
    What I like about this USB key:

    • 32GB
    • No junk

    What I don’t like:

    • Color scheme is not professional looking
    • Easy-to-lose cap
    • Size is a little large (I think my Sandisk Cruzer Micro is still large)
  3. I have an 8GB SanDisk Cruzer. While I am running low on space, I probably wouldn’t move to this one.

    I like the small form factor of the Cruzer and the retractable USB prong rather than the ‘cap’ method.

  4. I don’t find the size to be a problem for me. I keep my USB drives in my gear bag until I need them. If I carried them on a keychain, that would be another matter.


    I believe that the 64GB version comes in Black or Red. I don’t think the Orange color makes this drive look unprofessional…

  5. My problem with the bigger size jump drives – more to lose! I have already lost a few 2 and 4 GB drives, and would rather not have to carry around so much! I use for on-line backup and document synchronization, which works for me. 4 GB USB drives are the most I’m willing to “lose” at this time! 😉

  6. I keep my Cruzer attached to my car keys.

    That way I don’t forget to have it with me. Its size is actually smaller than the bulky ‘smart keys’

    Edit: I can’t believe I misspelled its.

=== ENTRIES SHOWN ===
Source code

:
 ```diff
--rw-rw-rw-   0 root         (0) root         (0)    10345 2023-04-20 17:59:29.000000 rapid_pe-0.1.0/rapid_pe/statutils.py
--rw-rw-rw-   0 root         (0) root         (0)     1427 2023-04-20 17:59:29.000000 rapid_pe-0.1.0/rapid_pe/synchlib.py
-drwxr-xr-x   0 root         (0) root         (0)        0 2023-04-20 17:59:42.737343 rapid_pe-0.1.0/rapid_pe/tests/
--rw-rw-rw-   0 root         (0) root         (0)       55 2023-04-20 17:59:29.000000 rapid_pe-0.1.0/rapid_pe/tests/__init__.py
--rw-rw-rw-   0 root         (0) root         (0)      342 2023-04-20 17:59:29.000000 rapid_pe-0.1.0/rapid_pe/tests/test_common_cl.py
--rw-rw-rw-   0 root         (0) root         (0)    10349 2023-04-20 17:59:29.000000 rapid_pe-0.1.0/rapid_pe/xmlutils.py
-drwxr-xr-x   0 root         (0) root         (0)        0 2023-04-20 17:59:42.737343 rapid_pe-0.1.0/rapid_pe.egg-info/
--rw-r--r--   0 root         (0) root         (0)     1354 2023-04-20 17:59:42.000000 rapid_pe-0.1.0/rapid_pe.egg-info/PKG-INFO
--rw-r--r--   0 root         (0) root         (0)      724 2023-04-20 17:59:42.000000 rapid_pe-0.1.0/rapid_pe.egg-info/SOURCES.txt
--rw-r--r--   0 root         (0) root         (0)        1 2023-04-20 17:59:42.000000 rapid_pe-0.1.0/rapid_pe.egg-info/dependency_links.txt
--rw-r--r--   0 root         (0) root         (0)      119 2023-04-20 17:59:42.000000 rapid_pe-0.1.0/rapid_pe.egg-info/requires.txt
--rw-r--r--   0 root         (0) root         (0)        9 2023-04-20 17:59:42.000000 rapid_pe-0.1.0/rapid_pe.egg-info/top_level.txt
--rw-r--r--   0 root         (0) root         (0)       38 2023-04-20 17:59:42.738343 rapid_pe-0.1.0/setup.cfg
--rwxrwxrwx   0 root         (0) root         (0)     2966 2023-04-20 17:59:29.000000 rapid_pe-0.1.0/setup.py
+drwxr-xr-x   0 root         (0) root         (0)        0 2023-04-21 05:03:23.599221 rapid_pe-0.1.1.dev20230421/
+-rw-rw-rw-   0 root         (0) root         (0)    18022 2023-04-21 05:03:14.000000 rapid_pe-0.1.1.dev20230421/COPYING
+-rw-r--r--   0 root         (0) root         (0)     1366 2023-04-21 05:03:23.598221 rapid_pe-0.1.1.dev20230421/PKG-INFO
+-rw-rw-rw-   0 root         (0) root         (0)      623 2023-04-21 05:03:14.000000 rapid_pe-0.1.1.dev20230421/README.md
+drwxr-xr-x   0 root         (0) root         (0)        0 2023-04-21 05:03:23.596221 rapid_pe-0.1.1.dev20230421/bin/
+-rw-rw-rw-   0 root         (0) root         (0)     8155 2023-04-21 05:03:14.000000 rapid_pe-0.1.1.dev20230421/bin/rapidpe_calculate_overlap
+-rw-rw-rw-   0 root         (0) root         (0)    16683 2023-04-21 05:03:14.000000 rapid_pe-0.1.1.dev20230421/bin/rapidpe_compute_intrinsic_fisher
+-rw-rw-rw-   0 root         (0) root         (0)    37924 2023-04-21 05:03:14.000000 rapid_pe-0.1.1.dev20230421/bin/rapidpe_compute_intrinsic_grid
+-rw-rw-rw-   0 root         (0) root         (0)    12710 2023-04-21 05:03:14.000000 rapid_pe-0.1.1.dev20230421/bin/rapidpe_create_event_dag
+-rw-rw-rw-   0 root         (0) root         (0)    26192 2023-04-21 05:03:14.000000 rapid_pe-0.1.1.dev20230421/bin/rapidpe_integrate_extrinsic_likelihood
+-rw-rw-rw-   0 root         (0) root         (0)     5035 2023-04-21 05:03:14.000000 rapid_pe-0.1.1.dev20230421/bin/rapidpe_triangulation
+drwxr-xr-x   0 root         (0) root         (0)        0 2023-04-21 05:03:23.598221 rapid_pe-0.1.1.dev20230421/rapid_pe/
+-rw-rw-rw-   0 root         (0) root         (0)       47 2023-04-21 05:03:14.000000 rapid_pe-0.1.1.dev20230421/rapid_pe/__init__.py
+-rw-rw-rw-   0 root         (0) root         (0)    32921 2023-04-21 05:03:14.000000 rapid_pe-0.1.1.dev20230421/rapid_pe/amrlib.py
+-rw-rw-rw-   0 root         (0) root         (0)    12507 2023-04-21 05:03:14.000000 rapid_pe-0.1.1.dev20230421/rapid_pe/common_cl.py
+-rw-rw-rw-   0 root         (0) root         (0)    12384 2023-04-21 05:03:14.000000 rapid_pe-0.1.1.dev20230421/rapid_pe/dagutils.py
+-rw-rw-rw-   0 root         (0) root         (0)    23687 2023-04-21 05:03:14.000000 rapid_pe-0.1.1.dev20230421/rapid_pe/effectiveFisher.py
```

=== TASK PROMPT ===
Write the next part of the USB key discussion, starting after its final sentence. The lines are not needed for this exercise.

=== RESULT FOR THIS TASK ===
    [Edited at November 05, 2008 12:21:51 PM.]

  7. Jo Valentine-Cooper

    Okay, no offense at all is intended here, but my very first impression was “I’ve seen larger, and pretty affordable too…” followed immediately by “Oh my freaking G-d that thing is absolutely criminally overpriced!”

    Micro Center (locally started computer retailer that’s got branches here and there) has drives that are literally twice that data size and about 3/5 the physical size for about two thirds of the price or so. Can’t find the 64GB one online, but their 32GB version is on their website.

    The 64GB version is almost identical; it’s just a different color.

    EDIT: markdown screwed up the URL.

    [Edited at November 09, 2008 17:47:55 PM.]

  8. Hmm, I kind of Don’t really see the Utility of Flash Drive sizes past 4-8 GB let alone 32-64 GB.

    Most of My personal Documents that I want to carry with me can easily fit in about 500 Mb, and Counting the few photos I might want to share perhaps another 1 Gb.

    I’m also wary of losing a drive, so I Like to split my stuff over separate flash drives, and not carry too much stuff , so that even if I were to lose it, i’llnot be to worried about it.

    I’ve got about half a Dozen drives that I use, but the one I still use (after 3 Years plus0 is a 1GB Toughened drive which only has my Documents.
    The others, 2gb, 4Gb, 8gb I mainly use to transfer large files to someone else when I don’t want to hook them to one of my main HD’s.

    The main Use I might have for a larger volume, Transferring Large Video Projects, is usually not possible due to Fat32’s file Size limitation. so I usually have either a Passport (250GB) or larger (1Tb) drive with me anyway, kind of defeating the purpose of having a larger capacity USB

  9. Dear Sir,
    I am having 32gb pendrive, in that i can save the files but once reconnect the drive i acn not able to access the files.
    kindly help me out in this issue.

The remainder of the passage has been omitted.